El alcalde pedáneo del paraje, Cornelio Cabrera, cuestionó la supuesta confesión y sostuvo que esta habría sido obtenida bajo agresiones físicas.
«Si me están golpeando, hasta yo digo que la maté», expresó Cabrera, quien afirmó que existen imágenes que mostrarían golpes sufridos por los detenidos durante los interrogatorios.
En el mismo sentido, Delma Martínez, residente de la comunidad, dijo no creer que los familiares estén involucrados.
«Esos hombres son serios», afirmó, al destacar que en el caso de Reyes Rosario Núñez es lector en la capilla local.
«No creo que una persona de Dios pueda cometer un asesinato», añadió.

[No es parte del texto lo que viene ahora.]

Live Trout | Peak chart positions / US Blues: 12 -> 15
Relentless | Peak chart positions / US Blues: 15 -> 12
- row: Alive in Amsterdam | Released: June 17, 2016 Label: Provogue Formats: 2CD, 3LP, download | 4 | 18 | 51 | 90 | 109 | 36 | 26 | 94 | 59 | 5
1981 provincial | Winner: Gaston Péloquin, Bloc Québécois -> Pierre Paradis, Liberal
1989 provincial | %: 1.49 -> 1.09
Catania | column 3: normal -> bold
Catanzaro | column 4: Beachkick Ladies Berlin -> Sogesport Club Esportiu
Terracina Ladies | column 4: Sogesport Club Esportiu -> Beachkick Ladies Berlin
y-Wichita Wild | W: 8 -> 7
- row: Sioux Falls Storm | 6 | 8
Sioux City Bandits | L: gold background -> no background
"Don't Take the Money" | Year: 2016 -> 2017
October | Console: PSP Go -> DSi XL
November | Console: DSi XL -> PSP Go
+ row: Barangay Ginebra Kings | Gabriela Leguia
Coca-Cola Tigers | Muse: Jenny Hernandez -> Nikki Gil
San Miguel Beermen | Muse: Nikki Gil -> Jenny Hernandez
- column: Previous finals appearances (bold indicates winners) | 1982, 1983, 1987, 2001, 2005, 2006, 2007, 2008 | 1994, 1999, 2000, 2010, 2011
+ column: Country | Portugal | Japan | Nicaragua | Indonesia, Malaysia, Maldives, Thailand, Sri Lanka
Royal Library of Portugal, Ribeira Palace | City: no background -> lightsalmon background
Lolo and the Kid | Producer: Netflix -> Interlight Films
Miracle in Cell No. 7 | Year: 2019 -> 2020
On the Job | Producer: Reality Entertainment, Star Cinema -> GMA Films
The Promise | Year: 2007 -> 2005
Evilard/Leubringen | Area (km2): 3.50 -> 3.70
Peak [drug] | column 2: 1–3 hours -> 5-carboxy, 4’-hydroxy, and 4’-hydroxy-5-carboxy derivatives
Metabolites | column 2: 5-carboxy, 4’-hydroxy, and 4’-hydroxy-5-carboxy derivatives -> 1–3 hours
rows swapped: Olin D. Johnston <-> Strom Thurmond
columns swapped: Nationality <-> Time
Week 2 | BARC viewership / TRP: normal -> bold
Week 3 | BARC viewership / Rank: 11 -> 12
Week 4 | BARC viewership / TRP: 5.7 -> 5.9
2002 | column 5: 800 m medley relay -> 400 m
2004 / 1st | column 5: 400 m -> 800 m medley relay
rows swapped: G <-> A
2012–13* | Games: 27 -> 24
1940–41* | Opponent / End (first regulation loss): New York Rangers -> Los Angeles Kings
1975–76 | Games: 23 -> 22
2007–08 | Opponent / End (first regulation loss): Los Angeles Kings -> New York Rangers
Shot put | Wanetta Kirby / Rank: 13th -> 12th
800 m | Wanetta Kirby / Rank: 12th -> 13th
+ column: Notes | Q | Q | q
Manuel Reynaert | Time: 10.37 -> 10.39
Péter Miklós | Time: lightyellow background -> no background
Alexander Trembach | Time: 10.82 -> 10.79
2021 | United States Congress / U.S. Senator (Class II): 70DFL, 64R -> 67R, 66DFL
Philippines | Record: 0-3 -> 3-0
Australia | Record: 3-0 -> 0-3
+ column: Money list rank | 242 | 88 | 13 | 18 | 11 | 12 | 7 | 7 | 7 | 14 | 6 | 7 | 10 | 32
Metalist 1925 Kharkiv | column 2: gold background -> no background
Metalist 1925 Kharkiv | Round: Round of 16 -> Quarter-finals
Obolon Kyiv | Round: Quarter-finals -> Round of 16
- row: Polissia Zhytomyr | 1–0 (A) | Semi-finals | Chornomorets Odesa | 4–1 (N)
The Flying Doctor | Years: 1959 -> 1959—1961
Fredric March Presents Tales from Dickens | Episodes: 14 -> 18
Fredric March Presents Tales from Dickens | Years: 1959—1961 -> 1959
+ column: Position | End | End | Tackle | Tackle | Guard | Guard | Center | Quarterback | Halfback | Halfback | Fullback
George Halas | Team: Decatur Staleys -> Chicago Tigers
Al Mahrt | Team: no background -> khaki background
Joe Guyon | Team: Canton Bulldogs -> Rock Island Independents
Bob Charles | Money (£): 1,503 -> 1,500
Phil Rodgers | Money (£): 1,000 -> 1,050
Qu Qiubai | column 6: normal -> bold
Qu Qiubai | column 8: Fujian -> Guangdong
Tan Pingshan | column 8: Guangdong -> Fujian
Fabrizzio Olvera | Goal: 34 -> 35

Los lugareños señalaron, además, que ambos sospechosos presentan supuestos problemas de salud mental, aspecto que, a su juicio, debería ser tomado en cuenta por las autoridades durante el proceso investigativo.
Los comunitarios coincidieron en que su mayor anhelo es que la niña aparezca con vida.
Sin respuesta
Hasta el momento, ni la Policía Nacional ni el Ministerio Público han respondido a las denuncias formuladas por los moradores de la comunidad de Barrero, quienes aseguran que los señalados como responsables de la desaparición de la niña habrían sido sometidos a actos de tortura.
Asimismo, el órgano acusador no ha ofrecido detalles sobre el proceso de sometimiento a la justicia de los presuntos confesos asesinos.